The Science of Light and Objects

  • Opaque objects block all the light.
  • žSome objects don’t block any light – like windows. These are called transparent objects.
  • žWhen an object blocks part of the light, but lets part of the light through, it is called translucent. Some translucent objects act as filters, and only let certain colors of light through. These objects create colored shadows.

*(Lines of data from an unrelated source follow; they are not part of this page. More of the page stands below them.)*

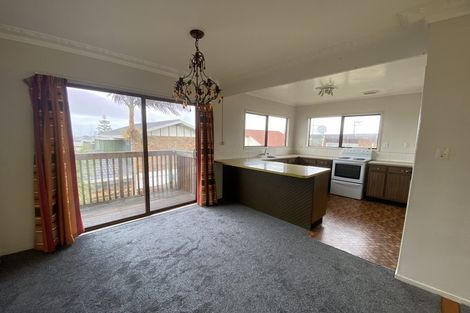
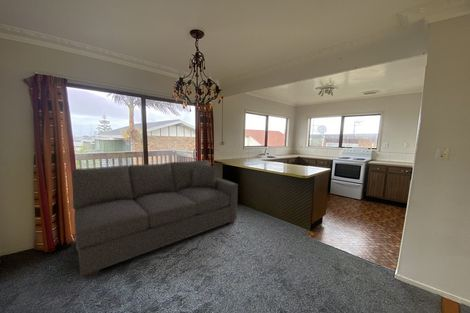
+ sofa [71,159,239,280]
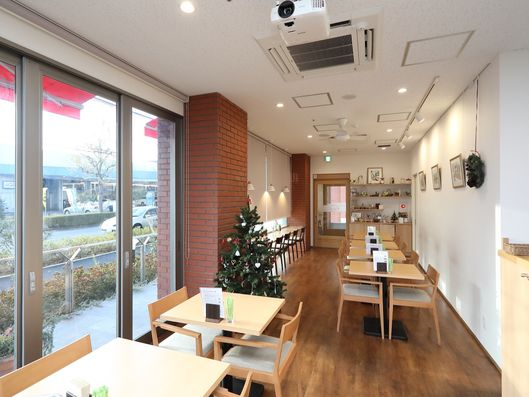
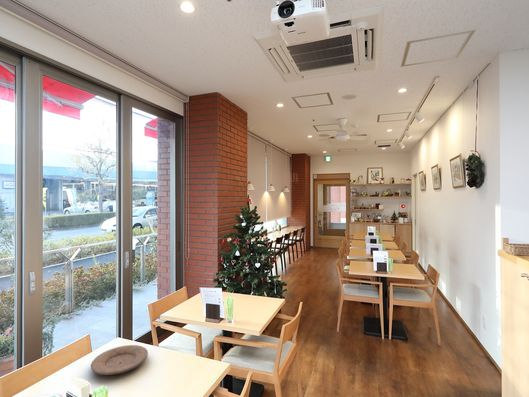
+ plate [90,344,149,376]
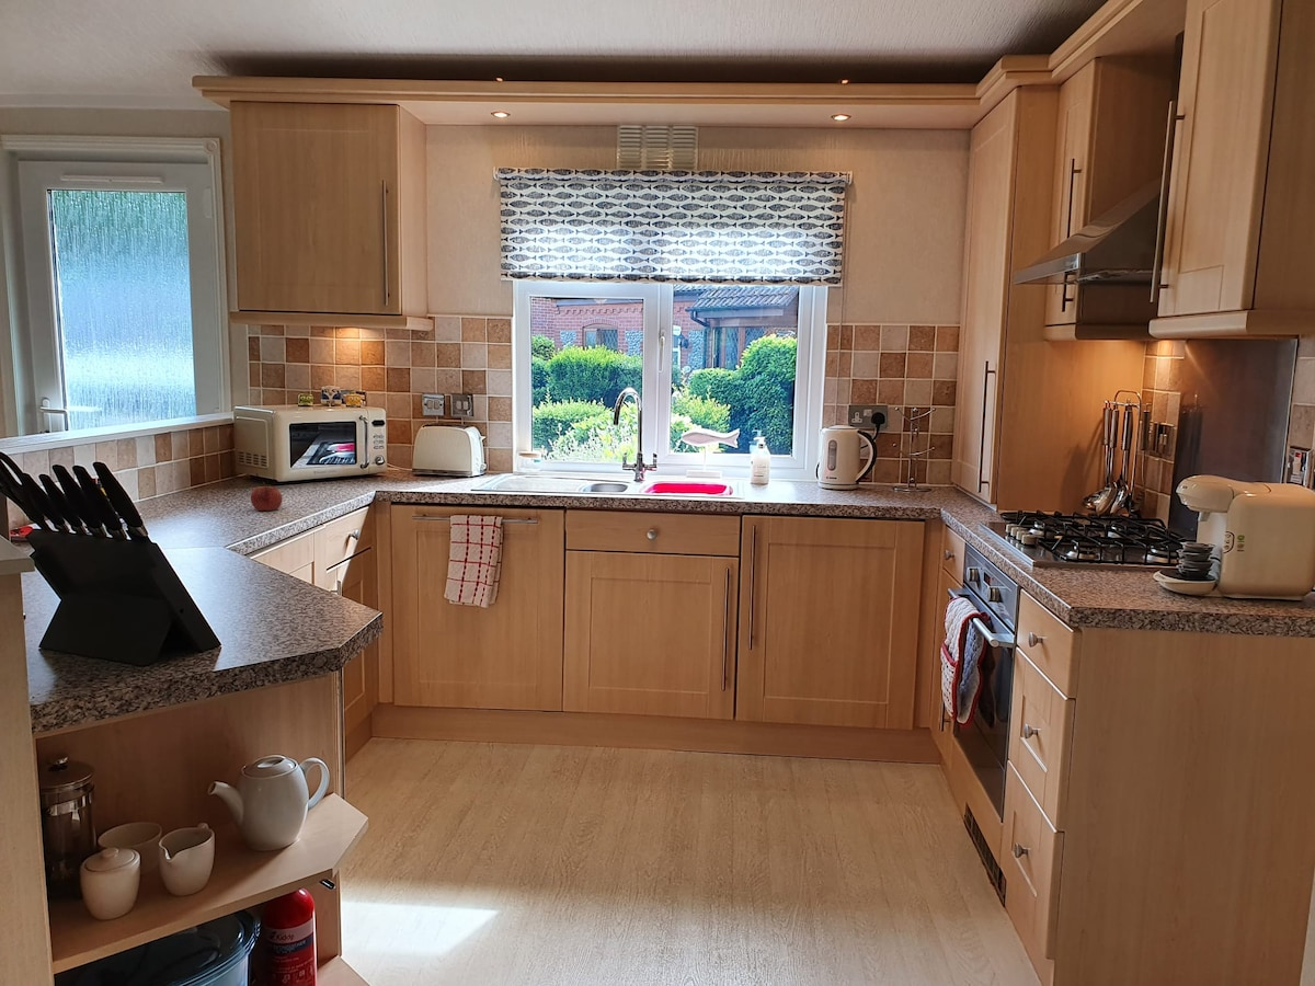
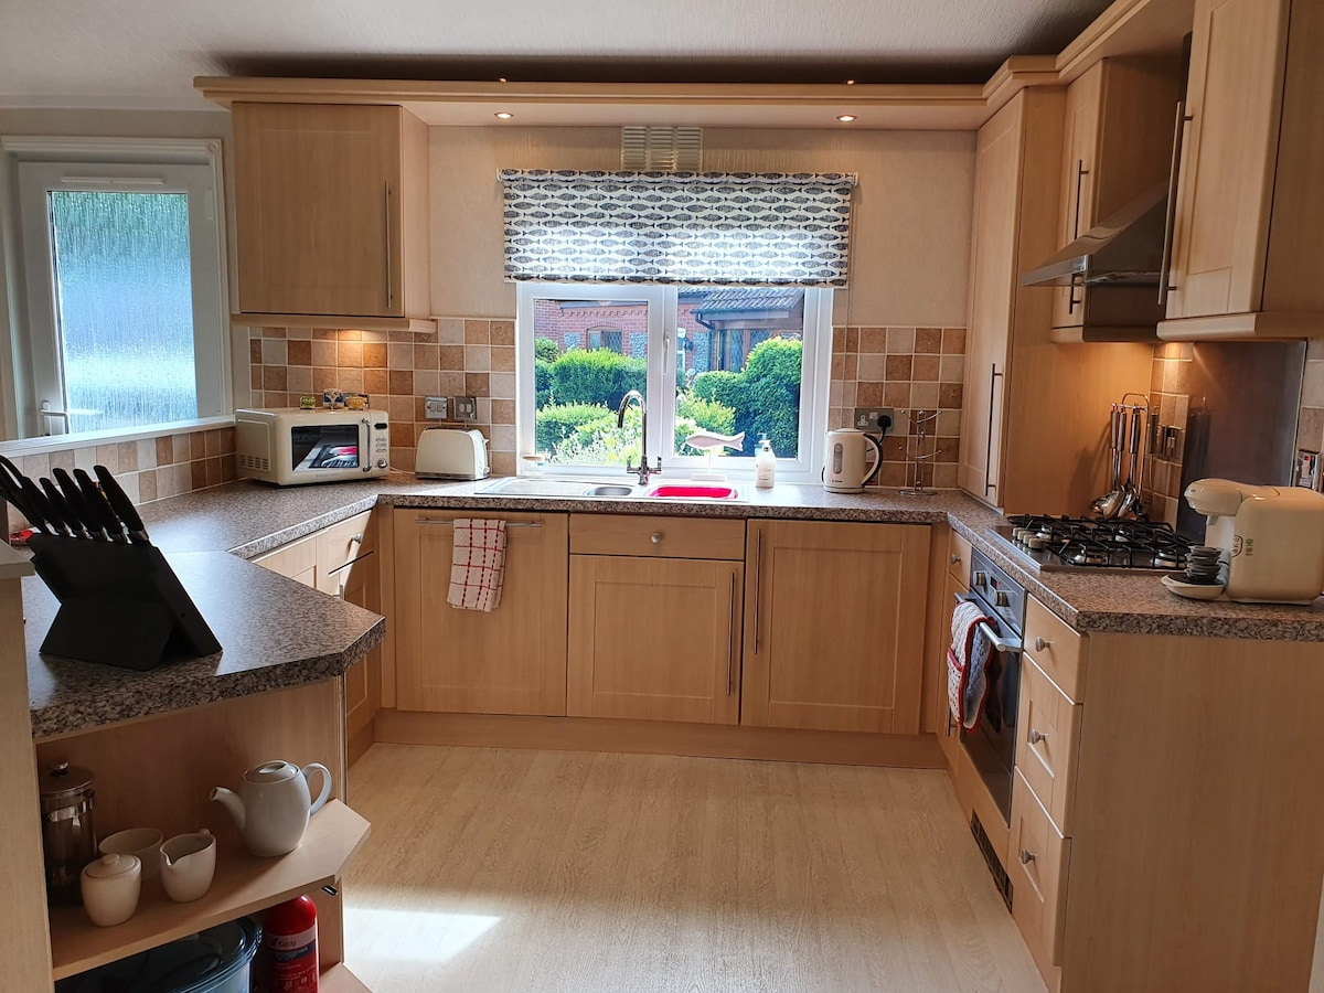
- apple [250,481,283,512]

See the blog “The Science of the Seasons” for more information about shadows in nature.

 

How do I explain sunrise and sunset?

Discussing the movement of the planets around the Sun can be too abstract for most learners (big and little!) This is why space science is not explored by children until the later elementary years. But as you are studying shadows, young children may begin to have questions about the Sun and the Moon. Even if it is not age-appropriate to teach space science in depth, we don’t want to teach misconceptions to our littlest learners. For curious students, here are just some ways that you can discuss the movement of the Earth, Moon, and Sun:

  • Use a globe and a light source to illustrate how the Earth moves around the Sun. Explain that when it is day time in the United States of America, it is night time on the other side of the world. 
  • Use language that is accurate but not complicated, such as "The Sun appears to move across the sky," not to be confused with "The Sun moves across the sky."  Same with the Moon. 
  • Let students know that the stars are always in the sky, even when we can not see them during the day time! This is because the Sun is SO bright! When the Sun goes away, it becomes dark and we can start to see the stars again.